Cela revient en somme pour l’école à considérer qu’elle ne donne pas les outils intellectuels pour penser en général et qu’elle doit donc fournir un mode d’emploi spécifique pour chaque thème: les médias, les inégalités, la discrimination, Internet…
Exemplarité
L’ABCD de l’égalité, qui revient tout simplement à réfléchir avec les enfants au fait que l’identité sexuée ne résume pas les êtres est un dispositif à la fois inoffensif (il ne contient rien de scandaleux) et qui répond à des problématiques sociales réelles, graves et scandaleuses (que les femmes gagnent en moyenne 20% de moins que les hommes par exemple) paraît a priori une initiative intéressante qui permet aux élèves et aux enseignants de se questionner ensemble.
En même temps, le taux de 97% d’enseignantes à la maternelle et les 100% d’Atsem (agent Spécialisé des écoles Maternelles) rappellent quotidiennement aux enfants que certes, les filles peuvent devenir pompiers et les garçons infirmiers mais que les adultes qu’ils fréquentent quotidiennement semblent mystérieusement êtres tous du même sexe pour pratiquer le même métier, les éduquer et s’occuper d’eux.
Ethocentrisme de classe
Marie Duru-Bellat, sociologue de l’éducation nous confie partager ces interrogations, mais elle se pose tout de même la question, la grande question qui va sans nulle doute agiter le débat ces prochaines semaines:
«Qui doit forger les valeurs de l’enfant? L’état, l’école, les familles? Peut-être l’institution a-t-elle été trop rapide. Il y une forme d’ethnocentrisme de classe à penser que tout ce qu’on pense est évident pour tout le monde, quand bien même ces idées paraissent fondées! Il y a un conflit, nous voyons apparaître des groupes qui disent «ce ne sont pas nos valeurs». Les militants de l’égalité ont pensé naïvement que tout le monde était pour l’égalité.»
Contradictions
Enfin, et surtout, surtout, si on véhicule des valeurs, il faut aussi rechercher la cohérence. Quelle institution oriente les filles et les garçons dans des filières ultra-genrées: les garçons dans l’industrie et les filles en sanitaire et social? Qui trie les élèves selon leur origine sociale mais aussi ethnique, comme le chercheur Ugo Palhetta l’a montré dans ses travaux sur le lycée professionnel?

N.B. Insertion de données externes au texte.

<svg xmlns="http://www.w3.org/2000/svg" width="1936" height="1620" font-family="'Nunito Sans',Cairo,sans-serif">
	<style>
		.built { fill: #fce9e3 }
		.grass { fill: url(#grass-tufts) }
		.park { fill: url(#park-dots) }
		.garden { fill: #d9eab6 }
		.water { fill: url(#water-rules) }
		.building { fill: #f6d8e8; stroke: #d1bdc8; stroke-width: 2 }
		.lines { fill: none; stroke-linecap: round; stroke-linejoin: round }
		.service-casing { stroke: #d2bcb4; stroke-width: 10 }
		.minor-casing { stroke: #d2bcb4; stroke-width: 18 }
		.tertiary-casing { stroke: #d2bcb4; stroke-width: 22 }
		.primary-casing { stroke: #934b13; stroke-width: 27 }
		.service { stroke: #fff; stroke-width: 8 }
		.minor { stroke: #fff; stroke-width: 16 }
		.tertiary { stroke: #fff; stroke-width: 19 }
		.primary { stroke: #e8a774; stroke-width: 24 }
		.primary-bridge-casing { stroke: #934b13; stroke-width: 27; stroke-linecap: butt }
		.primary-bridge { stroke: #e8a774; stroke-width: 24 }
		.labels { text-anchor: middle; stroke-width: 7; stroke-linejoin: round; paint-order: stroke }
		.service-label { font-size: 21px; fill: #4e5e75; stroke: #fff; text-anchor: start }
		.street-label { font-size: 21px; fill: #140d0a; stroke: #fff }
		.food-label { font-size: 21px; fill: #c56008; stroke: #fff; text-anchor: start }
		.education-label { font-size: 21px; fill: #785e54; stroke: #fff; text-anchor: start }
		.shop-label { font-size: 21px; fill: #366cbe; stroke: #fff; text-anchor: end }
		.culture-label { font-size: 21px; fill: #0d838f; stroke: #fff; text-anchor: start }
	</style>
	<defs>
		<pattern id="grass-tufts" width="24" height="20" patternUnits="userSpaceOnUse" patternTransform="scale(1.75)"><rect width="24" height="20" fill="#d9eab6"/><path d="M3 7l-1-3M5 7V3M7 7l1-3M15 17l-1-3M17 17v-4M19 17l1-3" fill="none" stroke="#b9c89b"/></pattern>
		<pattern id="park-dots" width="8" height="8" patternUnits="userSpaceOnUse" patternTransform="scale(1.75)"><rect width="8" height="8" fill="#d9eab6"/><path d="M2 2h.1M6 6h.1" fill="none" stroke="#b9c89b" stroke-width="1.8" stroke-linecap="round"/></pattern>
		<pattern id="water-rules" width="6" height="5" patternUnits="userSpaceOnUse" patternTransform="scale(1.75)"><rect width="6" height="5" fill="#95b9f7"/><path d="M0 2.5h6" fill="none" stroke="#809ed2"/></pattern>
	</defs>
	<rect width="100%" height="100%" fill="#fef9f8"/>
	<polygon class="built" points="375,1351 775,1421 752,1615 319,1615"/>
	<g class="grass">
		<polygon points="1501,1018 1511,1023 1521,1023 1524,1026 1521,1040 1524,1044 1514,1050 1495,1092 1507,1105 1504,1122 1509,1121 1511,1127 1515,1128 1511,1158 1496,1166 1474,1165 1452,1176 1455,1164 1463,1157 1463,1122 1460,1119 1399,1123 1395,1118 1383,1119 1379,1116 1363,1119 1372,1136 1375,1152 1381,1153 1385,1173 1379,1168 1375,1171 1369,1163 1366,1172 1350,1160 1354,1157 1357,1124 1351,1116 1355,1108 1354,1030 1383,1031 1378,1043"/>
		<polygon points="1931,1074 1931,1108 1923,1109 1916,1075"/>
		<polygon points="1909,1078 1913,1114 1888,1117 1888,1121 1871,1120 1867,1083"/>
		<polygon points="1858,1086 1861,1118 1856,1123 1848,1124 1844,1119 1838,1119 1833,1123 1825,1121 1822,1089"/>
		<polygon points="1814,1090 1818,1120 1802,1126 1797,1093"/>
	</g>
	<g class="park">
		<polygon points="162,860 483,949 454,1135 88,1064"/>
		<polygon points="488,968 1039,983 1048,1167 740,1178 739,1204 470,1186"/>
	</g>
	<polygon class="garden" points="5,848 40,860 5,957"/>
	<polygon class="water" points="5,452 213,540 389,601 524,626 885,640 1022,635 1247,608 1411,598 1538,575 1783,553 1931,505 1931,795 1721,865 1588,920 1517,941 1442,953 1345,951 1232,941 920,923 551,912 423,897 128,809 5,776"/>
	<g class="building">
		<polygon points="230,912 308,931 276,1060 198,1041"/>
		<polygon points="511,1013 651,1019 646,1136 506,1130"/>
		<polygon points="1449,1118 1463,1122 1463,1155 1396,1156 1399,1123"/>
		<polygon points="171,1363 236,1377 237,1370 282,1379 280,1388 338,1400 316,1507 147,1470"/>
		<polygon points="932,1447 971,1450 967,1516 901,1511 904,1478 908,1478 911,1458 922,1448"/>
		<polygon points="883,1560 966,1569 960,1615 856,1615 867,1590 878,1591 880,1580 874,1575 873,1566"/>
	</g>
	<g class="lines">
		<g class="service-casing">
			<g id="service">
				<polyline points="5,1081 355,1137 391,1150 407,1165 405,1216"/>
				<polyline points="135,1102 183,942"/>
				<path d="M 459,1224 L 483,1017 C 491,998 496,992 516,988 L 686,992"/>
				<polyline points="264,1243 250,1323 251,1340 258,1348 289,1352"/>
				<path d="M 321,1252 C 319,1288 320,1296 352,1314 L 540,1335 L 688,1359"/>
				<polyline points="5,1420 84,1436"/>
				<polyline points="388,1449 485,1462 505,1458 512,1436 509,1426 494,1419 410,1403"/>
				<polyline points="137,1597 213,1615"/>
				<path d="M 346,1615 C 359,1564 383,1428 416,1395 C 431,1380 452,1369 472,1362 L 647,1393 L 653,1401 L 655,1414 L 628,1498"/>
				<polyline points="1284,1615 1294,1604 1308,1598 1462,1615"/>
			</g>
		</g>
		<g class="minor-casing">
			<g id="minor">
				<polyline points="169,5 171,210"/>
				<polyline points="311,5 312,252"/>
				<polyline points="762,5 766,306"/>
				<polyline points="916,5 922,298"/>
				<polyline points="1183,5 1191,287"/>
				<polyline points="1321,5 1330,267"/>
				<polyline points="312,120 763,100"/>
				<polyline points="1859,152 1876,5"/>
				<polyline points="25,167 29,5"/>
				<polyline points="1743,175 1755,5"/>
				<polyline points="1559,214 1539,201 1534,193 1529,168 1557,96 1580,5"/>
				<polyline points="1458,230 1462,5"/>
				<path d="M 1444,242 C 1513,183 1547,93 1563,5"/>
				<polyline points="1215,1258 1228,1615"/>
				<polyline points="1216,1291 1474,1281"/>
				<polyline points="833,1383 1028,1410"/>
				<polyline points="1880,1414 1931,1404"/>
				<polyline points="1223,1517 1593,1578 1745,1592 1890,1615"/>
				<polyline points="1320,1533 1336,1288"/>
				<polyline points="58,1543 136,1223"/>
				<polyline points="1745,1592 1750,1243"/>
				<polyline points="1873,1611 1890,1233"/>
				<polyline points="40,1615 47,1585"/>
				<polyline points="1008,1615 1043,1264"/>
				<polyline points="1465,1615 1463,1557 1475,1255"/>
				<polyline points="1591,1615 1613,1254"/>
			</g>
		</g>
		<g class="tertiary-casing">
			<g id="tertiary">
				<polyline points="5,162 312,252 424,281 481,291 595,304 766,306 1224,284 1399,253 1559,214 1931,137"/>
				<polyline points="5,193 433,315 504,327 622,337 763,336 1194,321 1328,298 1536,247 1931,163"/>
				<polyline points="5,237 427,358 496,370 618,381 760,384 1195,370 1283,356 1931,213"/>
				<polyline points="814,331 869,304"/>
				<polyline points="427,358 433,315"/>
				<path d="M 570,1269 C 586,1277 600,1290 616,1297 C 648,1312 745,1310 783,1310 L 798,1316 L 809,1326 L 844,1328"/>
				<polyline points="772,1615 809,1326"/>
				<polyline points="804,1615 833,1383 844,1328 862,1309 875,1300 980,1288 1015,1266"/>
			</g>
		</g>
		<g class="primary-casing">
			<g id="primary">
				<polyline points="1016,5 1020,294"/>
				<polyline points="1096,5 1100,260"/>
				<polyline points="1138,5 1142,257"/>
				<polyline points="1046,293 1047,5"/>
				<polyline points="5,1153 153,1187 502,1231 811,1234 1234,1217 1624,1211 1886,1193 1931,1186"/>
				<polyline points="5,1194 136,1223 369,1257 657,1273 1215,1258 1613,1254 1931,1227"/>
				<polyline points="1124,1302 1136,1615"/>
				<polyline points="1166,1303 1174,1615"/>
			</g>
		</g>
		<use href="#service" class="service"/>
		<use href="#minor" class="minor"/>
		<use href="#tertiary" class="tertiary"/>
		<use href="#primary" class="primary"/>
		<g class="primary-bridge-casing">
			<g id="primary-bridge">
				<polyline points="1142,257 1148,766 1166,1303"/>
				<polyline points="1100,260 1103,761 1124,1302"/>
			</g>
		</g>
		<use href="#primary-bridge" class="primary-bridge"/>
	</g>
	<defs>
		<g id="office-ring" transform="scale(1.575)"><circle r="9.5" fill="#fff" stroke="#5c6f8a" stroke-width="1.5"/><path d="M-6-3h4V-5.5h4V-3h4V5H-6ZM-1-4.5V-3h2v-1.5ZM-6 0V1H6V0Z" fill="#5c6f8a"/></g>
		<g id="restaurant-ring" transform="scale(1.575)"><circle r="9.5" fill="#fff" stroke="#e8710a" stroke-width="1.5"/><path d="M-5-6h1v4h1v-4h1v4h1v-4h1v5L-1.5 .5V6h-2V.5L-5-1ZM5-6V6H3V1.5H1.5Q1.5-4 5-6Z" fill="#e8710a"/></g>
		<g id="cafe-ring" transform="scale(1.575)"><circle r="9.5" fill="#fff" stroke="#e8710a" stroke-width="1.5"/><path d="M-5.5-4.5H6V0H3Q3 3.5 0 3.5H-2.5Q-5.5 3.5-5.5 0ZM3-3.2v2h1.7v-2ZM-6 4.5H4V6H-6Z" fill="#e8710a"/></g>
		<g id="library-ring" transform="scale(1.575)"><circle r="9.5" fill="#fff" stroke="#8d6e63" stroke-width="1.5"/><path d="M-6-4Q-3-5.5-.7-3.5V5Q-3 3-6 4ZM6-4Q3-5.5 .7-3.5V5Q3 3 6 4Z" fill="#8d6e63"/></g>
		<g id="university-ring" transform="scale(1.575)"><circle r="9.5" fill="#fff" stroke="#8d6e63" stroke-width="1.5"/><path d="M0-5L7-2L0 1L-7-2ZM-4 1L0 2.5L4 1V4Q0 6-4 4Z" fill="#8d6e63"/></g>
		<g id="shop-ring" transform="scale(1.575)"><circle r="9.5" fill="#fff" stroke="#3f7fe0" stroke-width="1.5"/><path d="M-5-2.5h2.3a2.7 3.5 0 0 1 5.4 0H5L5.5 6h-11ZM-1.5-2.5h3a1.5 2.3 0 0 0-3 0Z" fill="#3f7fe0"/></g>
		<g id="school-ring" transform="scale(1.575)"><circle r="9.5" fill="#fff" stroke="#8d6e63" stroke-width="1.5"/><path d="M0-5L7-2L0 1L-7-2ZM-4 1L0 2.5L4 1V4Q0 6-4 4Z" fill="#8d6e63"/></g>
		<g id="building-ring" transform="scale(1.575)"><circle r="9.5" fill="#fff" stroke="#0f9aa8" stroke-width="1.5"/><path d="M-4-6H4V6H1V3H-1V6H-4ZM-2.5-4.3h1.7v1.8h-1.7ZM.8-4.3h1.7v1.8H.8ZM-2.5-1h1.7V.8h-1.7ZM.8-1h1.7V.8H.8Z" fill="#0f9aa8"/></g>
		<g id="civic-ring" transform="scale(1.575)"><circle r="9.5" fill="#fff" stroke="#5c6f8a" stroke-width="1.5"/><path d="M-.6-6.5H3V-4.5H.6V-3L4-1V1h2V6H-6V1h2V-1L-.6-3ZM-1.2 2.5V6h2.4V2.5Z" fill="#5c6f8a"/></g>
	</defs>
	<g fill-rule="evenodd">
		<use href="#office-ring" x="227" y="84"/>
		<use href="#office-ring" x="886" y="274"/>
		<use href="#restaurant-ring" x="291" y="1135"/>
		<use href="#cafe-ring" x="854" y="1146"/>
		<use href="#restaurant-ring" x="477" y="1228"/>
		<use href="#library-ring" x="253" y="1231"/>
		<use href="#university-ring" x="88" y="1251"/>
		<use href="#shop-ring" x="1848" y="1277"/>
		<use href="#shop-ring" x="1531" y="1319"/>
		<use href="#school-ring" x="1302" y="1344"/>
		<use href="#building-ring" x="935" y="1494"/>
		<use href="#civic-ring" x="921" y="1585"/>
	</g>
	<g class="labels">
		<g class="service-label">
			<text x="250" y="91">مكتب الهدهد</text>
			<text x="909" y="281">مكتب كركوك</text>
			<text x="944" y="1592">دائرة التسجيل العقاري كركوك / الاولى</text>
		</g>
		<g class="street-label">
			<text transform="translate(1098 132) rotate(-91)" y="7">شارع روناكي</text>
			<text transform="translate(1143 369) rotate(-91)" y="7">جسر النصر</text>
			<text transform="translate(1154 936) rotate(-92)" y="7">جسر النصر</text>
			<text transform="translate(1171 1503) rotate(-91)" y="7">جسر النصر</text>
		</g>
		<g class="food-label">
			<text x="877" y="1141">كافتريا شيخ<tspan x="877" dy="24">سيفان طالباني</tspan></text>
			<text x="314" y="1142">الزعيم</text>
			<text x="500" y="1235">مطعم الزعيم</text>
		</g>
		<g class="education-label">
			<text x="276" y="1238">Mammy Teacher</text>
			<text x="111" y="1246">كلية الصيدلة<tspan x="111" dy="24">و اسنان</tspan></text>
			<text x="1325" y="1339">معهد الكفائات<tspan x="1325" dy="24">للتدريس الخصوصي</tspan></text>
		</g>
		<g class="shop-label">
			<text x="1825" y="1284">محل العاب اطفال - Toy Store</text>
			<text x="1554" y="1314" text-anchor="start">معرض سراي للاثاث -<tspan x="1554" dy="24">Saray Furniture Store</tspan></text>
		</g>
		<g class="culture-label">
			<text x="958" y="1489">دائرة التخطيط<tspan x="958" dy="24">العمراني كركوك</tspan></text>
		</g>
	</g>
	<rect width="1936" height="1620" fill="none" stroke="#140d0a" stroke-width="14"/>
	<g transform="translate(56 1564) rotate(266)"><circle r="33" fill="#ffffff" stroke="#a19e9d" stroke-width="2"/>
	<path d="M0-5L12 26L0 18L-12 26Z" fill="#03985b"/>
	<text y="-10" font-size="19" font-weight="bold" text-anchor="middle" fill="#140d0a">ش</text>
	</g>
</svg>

Les dernières statistiques de l’Insee le montrent, si les jeunes français sont davantage diplômés qu’il y a trente ans, leur diplôme est largement indexé à la profession de leur père. Il y une forme de pensée magique à penser que parce qu’on délivre une certaine parole, en gros les inégalités et la discrimination c’est mal, mais que dans le même temps l’ordre établi n’est jamais remis en cause par l’école dans les faits, cette parole suffira à changer les mentalités. Car pour le moment le vrai sujet c’est que l’école ne combat pas tellement les stéréotypes et les destins écrits à l’avance, elle les coproduit.